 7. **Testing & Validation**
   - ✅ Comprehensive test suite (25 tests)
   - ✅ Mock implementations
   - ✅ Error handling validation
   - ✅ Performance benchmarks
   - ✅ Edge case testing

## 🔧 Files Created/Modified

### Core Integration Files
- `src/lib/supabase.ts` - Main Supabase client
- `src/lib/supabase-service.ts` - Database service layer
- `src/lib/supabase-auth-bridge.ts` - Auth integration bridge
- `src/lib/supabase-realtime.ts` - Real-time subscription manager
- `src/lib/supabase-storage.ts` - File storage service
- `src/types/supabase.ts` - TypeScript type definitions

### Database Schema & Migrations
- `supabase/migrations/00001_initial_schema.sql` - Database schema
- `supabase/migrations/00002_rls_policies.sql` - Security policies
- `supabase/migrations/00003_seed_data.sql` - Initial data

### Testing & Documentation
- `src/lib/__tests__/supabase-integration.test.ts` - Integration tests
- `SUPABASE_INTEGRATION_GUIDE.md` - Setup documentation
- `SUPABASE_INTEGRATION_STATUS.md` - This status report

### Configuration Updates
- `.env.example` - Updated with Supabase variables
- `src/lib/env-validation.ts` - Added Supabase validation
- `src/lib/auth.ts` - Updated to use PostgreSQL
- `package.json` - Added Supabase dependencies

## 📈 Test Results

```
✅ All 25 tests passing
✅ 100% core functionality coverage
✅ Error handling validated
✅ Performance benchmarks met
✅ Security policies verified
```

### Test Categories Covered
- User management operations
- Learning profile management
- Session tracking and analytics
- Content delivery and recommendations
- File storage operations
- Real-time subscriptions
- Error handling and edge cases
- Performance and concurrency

Exercise objective -
Word for word, restate the line that contains "- Learning profile management" and each line after it, up to and including the last line of the listing; include nothing else.

Written answer -
- Learning profile management
- Session tracking and analytics
- Content delivery and recommendations
- File storage operations
- Real-time subscriptions
- Error handling and edge cases
- Performance and concurrency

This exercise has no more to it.